Poor People’s Campaign protestors allowed inside State Capitol upon return to Frankfort Tuesday

By Tom Latek
Kentucky Today

Emboldened by an Attorney General Andy Beshear’s opinion that limitations on their entering the State Capitol were illegal, more than two dozen members of the Poor People’s Campaign returned Tuesday and this time were allowed inside.

Deanna Cope Brandstetter, assistant to Chief of Staff Blake Brickman, accepts items from the Poor People’s Campaign at the doors to the Governor’s office.(Photo by Tom Latek, Kentucky Today)

During a rally that began on the front steps of the Capitol, Rev. Don Gillett, pastor of East Second Street Christian Church in Lexington spoke to the crowd saying: “After 40 days of successful moral fusion and non-violent direct protests, the movement continues.  So here we are once again on the Capitol steps, calling for our nation to enter into a period of a moral revival.”

He also addressed the action by a federal judge in Washington to strike down provisions of Kentucky’s Medicaid waiver that mandates 40 hours of community engagement by recipients, including work, school job training or another community service, that was supposed to begin July 1.

Gov. Matt Bevin said the ruling also eliminated the funding mechanism for vision and dental services.

“Healthcare should be improved and not taken away,” Gillett said, referring to action taken by the Bevin administration after the ruling to halt vision and dental benefits for expanded Medicaid recipients.  “Here we are again calling state government to a moral revival. The evils of poverty, racism, the war economy, and ecological devastation are hurting our people.  And, as Rev. Martin Luther King, Jr., said, ‘If one of us is hurting, we’re all hurting.’”
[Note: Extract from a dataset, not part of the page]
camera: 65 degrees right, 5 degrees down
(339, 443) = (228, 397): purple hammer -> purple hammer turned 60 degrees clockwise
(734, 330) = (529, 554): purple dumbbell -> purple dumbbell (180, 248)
According to Rev. Megan Houston of Bowling Green, their work will continue into the fall.

“We are going to have a laser-like focus on mobilizing voters,” she said.  “You ain’t seen nothing yet.  You just wait until we show up at the polls.  We’ll remember in November. We will be voting with our conscience as we support our teachers, and more importantly, our children.”

The group then walked up the steps to the Capitol, where uniformed officers allowed them to go inside after inspecting their bags and having them go through metal detectors.

The protesters passed through the Capitol Rotunda on the way to the Governor’s office, where they were stopped by police, who told them they had to have an appointment.  They asked if they could leave their demands and toothbrushes to protest the governor’s recent decision to end dental and vision benefits for some of Kentucky’s Medicaid recipients.

A woman from Bevin’s office accepted the items from the group.